To do this, you bring up the Backup program and click on the left side..."Create a System Image." I put these images on drive U: and right now, there is an image I created 3/21/2012. There should be room for another snapshot, but there is a warning that old system images might be overwritten. That is ok, because what is there now is pretty old, but I wonder why it does that when these is room left. Maybe it needs contiguous space.

Creating a new disk from the image can be done using a bootable system recovery disk, which I have in my physical DVD files.

Update 12/31/2012:

I got some errors reported on drive C: from the HP hardware diagnostics. Just in case this is a real problem, I decided to make a new disk image. The backup failed with this message:

The operation failed due to a device error encountered with either the source or the destination.

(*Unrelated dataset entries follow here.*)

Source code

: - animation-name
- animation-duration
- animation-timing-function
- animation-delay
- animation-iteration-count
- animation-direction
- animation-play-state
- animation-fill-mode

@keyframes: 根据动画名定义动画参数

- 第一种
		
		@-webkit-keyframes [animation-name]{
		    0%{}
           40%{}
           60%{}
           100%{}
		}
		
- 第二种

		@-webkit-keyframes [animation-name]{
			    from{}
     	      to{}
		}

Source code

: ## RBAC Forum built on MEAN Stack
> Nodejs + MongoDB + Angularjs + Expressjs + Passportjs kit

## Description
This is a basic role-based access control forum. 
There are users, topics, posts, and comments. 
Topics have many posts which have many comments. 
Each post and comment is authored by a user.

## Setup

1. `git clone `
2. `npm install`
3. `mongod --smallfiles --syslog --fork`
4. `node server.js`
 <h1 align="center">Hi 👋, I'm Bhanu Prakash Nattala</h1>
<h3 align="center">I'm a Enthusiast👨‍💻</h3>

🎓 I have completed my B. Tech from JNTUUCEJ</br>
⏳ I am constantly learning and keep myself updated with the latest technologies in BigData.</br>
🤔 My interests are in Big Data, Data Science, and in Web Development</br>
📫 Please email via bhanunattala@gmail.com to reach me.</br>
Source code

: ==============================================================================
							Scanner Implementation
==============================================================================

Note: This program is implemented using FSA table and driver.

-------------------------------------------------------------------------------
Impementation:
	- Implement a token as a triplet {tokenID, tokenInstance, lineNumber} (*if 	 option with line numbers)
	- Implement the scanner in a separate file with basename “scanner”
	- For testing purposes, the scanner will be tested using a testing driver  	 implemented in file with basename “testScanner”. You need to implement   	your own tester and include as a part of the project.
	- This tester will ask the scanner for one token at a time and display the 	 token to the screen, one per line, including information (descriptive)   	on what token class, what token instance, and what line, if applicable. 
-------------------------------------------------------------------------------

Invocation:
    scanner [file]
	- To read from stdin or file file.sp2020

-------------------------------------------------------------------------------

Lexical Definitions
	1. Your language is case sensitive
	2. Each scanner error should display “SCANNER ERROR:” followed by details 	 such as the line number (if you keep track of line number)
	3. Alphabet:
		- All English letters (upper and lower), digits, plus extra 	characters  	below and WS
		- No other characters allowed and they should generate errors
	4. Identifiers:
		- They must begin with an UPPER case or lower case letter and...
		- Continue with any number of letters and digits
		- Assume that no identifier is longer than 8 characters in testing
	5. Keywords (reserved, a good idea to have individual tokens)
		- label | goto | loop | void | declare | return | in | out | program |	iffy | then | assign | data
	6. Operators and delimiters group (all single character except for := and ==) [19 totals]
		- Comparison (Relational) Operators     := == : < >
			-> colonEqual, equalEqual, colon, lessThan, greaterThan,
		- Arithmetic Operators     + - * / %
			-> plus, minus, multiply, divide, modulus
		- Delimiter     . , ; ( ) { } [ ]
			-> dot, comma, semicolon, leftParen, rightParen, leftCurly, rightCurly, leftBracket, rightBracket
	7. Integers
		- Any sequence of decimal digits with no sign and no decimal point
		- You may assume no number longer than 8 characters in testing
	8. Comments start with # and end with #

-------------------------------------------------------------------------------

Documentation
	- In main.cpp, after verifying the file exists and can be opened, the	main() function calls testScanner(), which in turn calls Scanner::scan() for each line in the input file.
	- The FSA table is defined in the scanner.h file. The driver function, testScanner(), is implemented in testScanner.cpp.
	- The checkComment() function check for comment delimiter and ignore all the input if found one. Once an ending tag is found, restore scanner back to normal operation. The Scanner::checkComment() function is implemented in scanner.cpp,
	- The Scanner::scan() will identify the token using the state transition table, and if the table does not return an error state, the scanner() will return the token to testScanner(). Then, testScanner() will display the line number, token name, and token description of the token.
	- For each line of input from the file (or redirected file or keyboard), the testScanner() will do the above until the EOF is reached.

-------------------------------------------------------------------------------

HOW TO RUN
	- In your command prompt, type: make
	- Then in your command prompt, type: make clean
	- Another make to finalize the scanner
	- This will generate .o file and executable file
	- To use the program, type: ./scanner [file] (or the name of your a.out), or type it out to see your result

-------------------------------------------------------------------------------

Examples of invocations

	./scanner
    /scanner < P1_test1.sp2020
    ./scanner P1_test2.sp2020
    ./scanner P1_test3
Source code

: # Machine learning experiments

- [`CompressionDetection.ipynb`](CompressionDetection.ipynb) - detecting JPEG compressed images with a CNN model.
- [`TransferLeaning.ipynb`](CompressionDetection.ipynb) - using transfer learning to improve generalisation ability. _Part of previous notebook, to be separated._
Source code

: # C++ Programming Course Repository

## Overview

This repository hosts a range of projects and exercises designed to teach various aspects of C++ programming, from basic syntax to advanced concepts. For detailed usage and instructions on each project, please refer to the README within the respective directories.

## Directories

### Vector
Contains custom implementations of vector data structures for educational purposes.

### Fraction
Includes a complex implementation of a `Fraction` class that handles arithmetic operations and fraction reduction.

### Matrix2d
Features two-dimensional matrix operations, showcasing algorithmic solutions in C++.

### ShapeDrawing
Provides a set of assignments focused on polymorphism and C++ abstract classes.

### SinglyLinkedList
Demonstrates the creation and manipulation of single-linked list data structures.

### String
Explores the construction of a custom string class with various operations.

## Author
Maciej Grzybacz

If
the source or destination volume is on a disk, run CHKDSK /R on teh source or destination volume,
and then retry the operation. (0x8078012D)

Additional Information:
The request could not be performed because of an I/O device error. (0x8007045D)

A web search for the I/O device error code yielded an suggestion by a microsoft person to turn off "shadow copies" on the drives. The forum is here. A search for 0x8078012D brings me to this forum, which also has some interesting suggestions.

Now running CHKDSK /R on drive U: Drive U: checks out fine. Now checking out drive C: which needs to be done during boot.